Aims
Endoscopic reporting has traditionally required physicians to manually document findings, procedural maneuvers, and recommendations—a time-consuming task that contributes to physician burnout. Recent advances in ambient clinical documentation have reduced this burden, enabling greater focus on high-value, skill-based activities. Emerging large language models (LLMs) with vision-language capabilities offer the potential to further streamline workflows and enhance diagnostic accuracy through automated image interpretation. This study evaluated the performance of a state-of-the-art vision-language LLM for endoscopic image classification and report generation.
Methods
We fine-tuned Google’s MedGemma-4B LLM using the HyperKvasir dataset, comprising 9,808 labeled GI endoscopic images across 23 categories representing both anatomical landmarks and pathological findings from upper and lower GI examinations. Images were randomly divided into training/validation (80%; 7,686/854) and testing (20%; 2,122) sets. The model underwent supervised fine-tuning, and performance metrics were assessed before and after training.
Results
Fine-tuning yielded large performance gains across the full test set (Figure 1). On all samples, overall accuracy increased from 0.13 at baseline to 0.86 after fine-tuning, with macro-averaged F1 rising from 0.07 to 0.54; discrimination approached ceiling performance with area under the receiver operating characteristic curve (AUROC) improving from 0.96 to 0.99. For labels with ≥100 training images, performance was uniformly strong, with both accuracy and macro-F1 near 0.97 and AUROC ≈0.996. In contrast, classes with <100 training images showed greater variability (Figure 2).

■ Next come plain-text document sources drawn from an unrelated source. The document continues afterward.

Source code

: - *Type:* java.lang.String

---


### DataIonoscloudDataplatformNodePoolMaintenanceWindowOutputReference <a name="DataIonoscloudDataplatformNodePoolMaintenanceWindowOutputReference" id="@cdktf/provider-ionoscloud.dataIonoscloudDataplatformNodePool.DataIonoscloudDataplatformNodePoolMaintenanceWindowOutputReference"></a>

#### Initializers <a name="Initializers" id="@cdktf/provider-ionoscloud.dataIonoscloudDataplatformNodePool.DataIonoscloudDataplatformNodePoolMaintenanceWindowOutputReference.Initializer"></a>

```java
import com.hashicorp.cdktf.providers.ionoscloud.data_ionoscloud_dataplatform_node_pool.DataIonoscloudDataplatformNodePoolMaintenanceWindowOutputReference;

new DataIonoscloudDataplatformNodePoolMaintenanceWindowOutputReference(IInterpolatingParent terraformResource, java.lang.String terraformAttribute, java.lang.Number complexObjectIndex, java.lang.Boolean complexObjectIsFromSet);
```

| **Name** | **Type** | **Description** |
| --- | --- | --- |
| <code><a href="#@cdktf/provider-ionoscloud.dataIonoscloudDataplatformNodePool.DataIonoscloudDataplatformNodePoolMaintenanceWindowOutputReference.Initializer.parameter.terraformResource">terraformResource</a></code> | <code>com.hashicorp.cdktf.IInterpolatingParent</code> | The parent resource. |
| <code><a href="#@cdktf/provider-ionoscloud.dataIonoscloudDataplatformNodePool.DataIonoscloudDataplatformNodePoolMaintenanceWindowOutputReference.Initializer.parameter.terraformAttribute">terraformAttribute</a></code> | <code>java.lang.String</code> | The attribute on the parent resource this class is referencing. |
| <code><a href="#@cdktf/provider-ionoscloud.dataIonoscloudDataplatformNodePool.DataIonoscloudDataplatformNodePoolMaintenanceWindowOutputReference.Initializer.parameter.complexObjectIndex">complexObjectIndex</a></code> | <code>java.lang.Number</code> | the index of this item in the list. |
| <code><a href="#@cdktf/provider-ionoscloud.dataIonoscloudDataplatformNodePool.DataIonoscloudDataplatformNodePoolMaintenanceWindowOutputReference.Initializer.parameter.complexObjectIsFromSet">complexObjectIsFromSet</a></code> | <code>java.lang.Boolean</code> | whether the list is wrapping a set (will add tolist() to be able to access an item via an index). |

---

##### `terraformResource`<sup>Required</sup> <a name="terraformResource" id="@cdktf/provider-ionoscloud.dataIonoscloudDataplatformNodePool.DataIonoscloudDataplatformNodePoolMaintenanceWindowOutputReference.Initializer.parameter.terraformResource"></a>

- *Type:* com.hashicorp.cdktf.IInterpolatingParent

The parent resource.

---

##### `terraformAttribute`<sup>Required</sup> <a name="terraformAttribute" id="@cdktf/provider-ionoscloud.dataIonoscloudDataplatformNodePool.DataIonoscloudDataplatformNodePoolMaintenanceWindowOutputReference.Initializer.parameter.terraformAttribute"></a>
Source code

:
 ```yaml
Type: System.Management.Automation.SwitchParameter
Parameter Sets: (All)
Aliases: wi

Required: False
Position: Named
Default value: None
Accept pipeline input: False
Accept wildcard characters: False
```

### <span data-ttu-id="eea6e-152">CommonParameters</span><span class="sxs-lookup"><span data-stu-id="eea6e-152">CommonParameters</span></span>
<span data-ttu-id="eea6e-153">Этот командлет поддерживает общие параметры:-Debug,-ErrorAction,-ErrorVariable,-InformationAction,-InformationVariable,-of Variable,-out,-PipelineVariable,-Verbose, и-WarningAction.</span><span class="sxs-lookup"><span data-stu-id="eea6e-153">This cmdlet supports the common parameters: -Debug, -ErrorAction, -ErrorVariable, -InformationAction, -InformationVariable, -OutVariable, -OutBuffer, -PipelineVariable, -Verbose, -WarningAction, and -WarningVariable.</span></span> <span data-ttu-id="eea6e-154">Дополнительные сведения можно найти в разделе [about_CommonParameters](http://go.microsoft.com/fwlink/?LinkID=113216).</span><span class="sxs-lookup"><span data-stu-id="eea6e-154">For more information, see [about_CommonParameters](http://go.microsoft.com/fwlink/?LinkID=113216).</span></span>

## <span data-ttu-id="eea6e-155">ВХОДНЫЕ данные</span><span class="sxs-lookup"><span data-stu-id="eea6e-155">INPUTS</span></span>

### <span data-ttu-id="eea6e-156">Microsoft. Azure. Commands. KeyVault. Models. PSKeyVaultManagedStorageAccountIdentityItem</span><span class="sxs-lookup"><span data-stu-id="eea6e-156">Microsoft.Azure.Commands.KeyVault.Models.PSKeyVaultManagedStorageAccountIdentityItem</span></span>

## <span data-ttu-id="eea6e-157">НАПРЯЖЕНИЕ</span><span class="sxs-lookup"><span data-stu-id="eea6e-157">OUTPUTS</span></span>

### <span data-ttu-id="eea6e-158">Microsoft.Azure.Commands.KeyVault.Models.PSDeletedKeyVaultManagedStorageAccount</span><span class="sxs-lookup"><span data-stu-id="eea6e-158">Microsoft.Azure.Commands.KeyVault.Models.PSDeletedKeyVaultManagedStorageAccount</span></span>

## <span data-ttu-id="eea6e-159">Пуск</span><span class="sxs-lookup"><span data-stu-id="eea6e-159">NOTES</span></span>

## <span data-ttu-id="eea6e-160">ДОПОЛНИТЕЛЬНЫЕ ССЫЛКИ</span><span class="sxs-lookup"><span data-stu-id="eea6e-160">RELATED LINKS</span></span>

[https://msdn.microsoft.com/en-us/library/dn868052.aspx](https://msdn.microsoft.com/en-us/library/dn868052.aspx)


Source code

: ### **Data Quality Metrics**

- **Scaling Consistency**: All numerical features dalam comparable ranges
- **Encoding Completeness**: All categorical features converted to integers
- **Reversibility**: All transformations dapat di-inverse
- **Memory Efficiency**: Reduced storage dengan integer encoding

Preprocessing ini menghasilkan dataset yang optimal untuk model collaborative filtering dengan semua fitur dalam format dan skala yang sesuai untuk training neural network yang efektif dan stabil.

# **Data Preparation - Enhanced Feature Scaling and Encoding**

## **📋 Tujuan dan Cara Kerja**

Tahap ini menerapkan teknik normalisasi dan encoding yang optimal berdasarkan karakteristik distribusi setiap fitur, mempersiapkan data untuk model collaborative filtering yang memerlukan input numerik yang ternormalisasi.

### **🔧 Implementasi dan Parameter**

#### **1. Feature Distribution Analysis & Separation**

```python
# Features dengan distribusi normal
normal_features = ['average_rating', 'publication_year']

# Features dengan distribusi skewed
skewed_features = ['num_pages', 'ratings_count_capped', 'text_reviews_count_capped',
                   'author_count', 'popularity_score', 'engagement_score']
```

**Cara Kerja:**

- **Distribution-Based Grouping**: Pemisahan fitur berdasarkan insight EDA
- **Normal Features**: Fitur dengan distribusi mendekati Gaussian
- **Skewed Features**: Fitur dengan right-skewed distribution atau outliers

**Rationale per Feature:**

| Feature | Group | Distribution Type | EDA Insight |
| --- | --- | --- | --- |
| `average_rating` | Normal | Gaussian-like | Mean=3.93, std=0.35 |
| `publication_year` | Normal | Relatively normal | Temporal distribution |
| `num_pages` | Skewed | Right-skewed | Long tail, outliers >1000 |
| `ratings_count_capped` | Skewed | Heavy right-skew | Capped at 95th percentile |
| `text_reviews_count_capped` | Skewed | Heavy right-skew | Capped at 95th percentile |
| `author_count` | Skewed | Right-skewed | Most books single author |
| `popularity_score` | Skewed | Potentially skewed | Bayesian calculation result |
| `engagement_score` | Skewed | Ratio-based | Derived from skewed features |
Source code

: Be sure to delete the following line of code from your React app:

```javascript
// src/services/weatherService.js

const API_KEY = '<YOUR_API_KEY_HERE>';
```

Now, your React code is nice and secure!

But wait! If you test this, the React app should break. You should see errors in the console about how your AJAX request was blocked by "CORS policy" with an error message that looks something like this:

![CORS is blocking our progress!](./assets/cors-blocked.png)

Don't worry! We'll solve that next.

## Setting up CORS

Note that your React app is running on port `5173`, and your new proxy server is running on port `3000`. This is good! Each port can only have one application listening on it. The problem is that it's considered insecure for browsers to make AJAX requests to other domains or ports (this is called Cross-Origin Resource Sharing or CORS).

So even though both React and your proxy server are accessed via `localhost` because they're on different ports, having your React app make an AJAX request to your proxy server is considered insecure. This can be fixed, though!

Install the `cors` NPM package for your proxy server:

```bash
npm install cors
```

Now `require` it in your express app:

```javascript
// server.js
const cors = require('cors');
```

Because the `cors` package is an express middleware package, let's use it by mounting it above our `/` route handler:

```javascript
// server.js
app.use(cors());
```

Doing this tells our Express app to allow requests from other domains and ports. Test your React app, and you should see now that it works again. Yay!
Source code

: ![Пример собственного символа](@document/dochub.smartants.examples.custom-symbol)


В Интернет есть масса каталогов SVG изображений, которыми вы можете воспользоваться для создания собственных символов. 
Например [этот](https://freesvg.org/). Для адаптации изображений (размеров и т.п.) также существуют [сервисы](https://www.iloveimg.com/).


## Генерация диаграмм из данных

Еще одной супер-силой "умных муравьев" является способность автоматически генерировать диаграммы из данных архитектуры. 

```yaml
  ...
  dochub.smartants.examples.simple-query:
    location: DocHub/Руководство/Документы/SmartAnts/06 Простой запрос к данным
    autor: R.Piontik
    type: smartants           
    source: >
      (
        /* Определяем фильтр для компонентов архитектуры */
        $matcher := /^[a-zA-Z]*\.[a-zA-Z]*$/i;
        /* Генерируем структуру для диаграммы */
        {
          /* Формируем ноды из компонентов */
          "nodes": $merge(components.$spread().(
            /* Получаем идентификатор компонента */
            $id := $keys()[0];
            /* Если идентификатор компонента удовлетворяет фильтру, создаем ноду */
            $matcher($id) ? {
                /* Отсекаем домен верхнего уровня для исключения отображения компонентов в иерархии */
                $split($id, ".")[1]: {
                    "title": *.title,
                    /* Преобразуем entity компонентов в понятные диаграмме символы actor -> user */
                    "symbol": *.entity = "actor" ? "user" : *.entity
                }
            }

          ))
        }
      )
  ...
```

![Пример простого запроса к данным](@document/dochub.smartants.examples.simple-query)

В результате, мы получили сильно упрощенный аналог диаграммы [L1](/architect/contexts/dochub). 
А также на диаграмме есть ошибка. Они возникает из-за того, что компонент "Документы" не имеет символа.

Visually distinctive but infrequent findings, such as impacted stool and ulcerative colitis with Mayo endoscopic score 3, remained accurately classified despite limited sample size.
Conclusions
Supervised fine-tuning of LLM substantially enhanced endoscopic image classification, achieving near-ceiling discrimination for well-represented classes, with variable performance for underrepresented labels. These results support immediate utility for focused tasks such as Boston Bowel Preparation Scale grade assignment, anatomic landmark recognition, and polyp identification, with anticipated gains with additional training data. Future work should incorporate unstructured textual inputs and free-text label prediction to better mirror clinical documentation. The framework’s scalability, adaptability to heterogeneous inputs, and flexibility in outputs position it for clinically relevant applications (e.g., automated endoscopy reporting) and for academic use in large-scale curation of image repositories. Extension to multimodal data streams may enable predictive analytics (e.g., pathology forecasting), offering a promising avenue for translational research.